Correctness: Empirical methodology seems to be correct but can be improved. Please check the comment above.

Clarity: The paper is written well and following the text is straightforward. But I think it still can be improved, e.g., reducing section 2 and improving section 4.

Relation to Prior Work: The authors have covered prior work and explicitly stated their contribution but I think it might be better to move section 6 to right after section 1 and merge redundant material to make the paper more coherent.

Reproducibility: Yes

Additional Feedback:

Review 4

Summary and Contributions: This paper proposed a new continual learning method in low-rank orthogonal subspaces. The method learns tasks in different vector subspaces that are kept orthogonal to each other in order to minimize interference.

Strengths: Low-rank orthogonal subspaces are good for minimizing interferences among different tasks.
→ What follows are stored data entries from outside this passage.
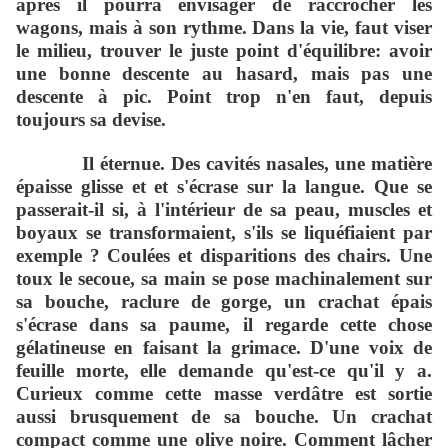
après il pourra envisager de raccrocher les
wagons, mais à son rythme. Dans la vie, faut viser
le milieu, trouver le juste point d'équilibre: avoir
une bonne descente au hasard, mais pas une
descente à pic. Point trop n'en faut, depuis
toujours sa devise.
Il éternue. Des cavités nasales, une matière
épaisse glisse et et s'écrase sur la langue. Que se
passerait-il si, à l'intérieur de sa peau, muscles et
boyaux se transformaient, s'ils se liquéfiaient par
exemple ? Coulées et disparitions des chairs. Une
toux le secoue, sa main se pose machinalement sur
sa bouche, raclure de gorge, un crachat épais
s'écrase dans sa paume, il regarde cette chose
gélatineuse en faisant la grimace. D'une voix de
feuille morte, elle demande qu'est-ce qu'il y a.
Curieux comme cette masse verdâtre est sortie
aussi brusquement de sa bouche. Un crachat
compact comme une olive noire. Comment lâcher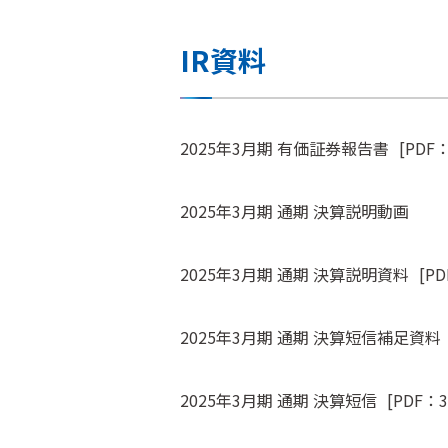
IR資料
2025年3月期 有価証券報告書
[PDF：
2025年3月期 通期 決算説明動画
2025年3月期 通期 決算説明資料
[PD
2025年3月期 通期 決算短信補足資料
2025年3月期 通期 決算短信
[PDF：3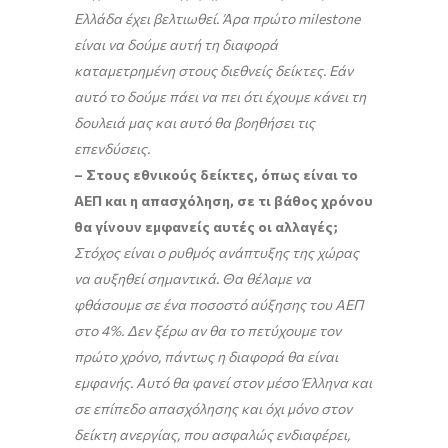
Ελλάδα έχει βελτιωθεί. Άρα πρώτο milestone
είναι να δούμε αυτή τη διαφορά
καταμετρημένη στους διεθνείς δείκτες. Εάν
αυτό το δούμε πάει να πει ότι έχουμε κάνει τη
δουλειά μας και αυτό θα βοηθήσει τις
επενδύσεις.
– Στους εθνικούς δείκτες, όπως είναι το
ΑΕΠ και η απασχόληση, σε τι βάθος χρόνου
θα γίνουν εμφανείς αυτές οι αλλαγές;
Στόχος είναι ο ρυθμός ανάπτυξης της χώρας
να αυξηθεί σημαντικά. Θα θέλαμε να
φθάσουμε σε ένα ποσοστό αύξησης του ΑΕΠ
στο 4%. Δεν ξέρω αν θα το πετύχουμε τον
πρώτο χρόνο, πάντως η διαφορά θα είναι
εμφανής. Αυτό θα φανεί στον μέσο Έλληνα και
σε επίπεδο απασχόλησης και όχι μόνο στον
δείκτη ανεργίας, που ασφαλώς ενδιαφέρει,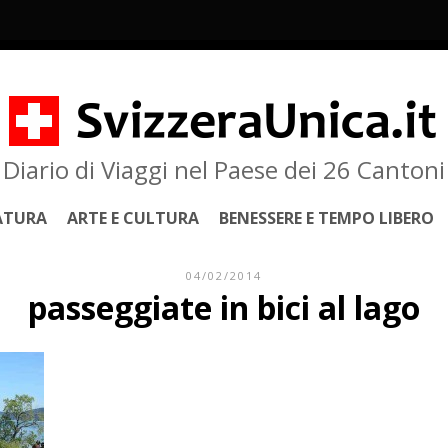
Diario di Viaggi nel Paese dei 26 Cantoni
ATURA
ARTE E CULTURA
BENESSERE E TEMPO LIBERO
04/02/2014
passeggiate in bici al lago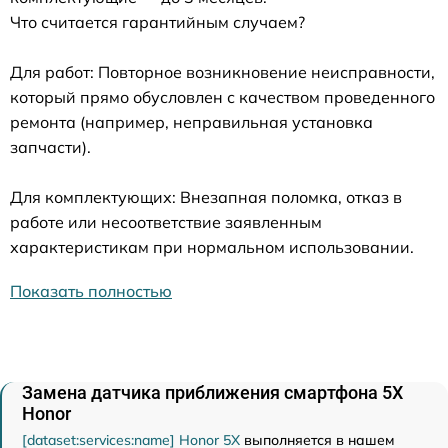
Что считается гарантийным случаем?
Для работ: Повторное возникновение неисправности,
который прямо обусловлен с качеством проведенного
ремонта (например, неправильная установка
запчасти).
Для комплектующих: Внезапная поломка, отказ в
работе или несоответствие заявленным
характеристикам при нормальном использовании.
Показать полностью
Замена датчика приближения смартфона 5X
Honor
[dataset:services:name] Honor 5X
выполняется в нашем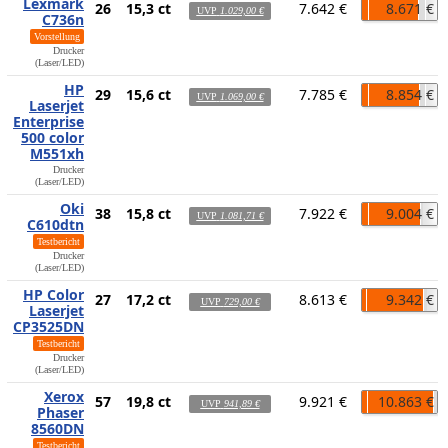
Lexmark
26
15,3 ct
7.642 €
8.671 €
UVP
1.029,00 €
C736n
Vorstellung
Drucker
(Laser/LED)
HP
29
15,6 ct
7.785 €
8.854 €
UVP
1.069,00 €
Laserjet
Enterprise
500 color
M551xh
Drucker
(Laser/LED)
Oki
38
15,8 ct
7.922 €
9.004 €
UVP
1.081,71 €
C610dtn
Testbericht
Drucker
(Laser/LED)
HP Color
27
17,2 ct
8.613 €
9.342 €
UVP
729,00 €
Laserjet
CP3525DN
Testbericht
Drucker
(Laser/LED)
Xerox
57
19,8 ct
9.921 €
10.863 €
UVP
941,89 €
Phaser
8560DN
Testbericht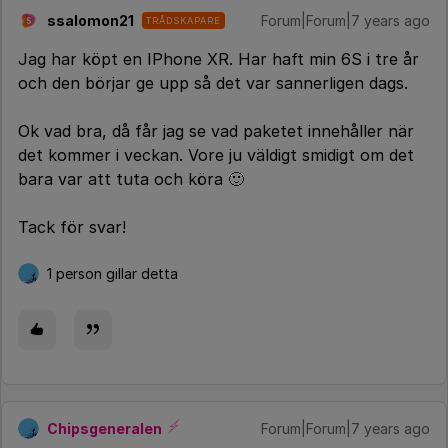
ssalomon21
Forum|Forum|7 years ago
TRÅDSKAPARE
S
Jag har köpt en IPhone XR. Har haft min 6S i tre år
och den börjar ge upp så det var sannerligen dags.
Ok vad bra, då får jag se vad paketet innehåller när
det kommer i veckan. Vore ju väldigt smidigt om det
bara var att tuta och köra 🙂
Tack för svar!
1 person gillar detta
Chipsgeneralen
Forum|Forum|7 years ago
Weaknesses: The proposed method computes gradient on the past tasks when training current task. Consequently, they need replay buffer to store the data of past tasks. This is weekness of the method. Comparing the proposed method with other continual learning methods which does not use replay buffer, like the EWC method, is unfair. When developing continual learning algorithms, storing the data in previous tasks makes that the continual problem become easier.

Correctness: Yes

Clarity: I think so.

Relation to Prior Work: Yes.

Reproducibility: Yes

Additional Feedback: My concerens are addressed in the rebuttal.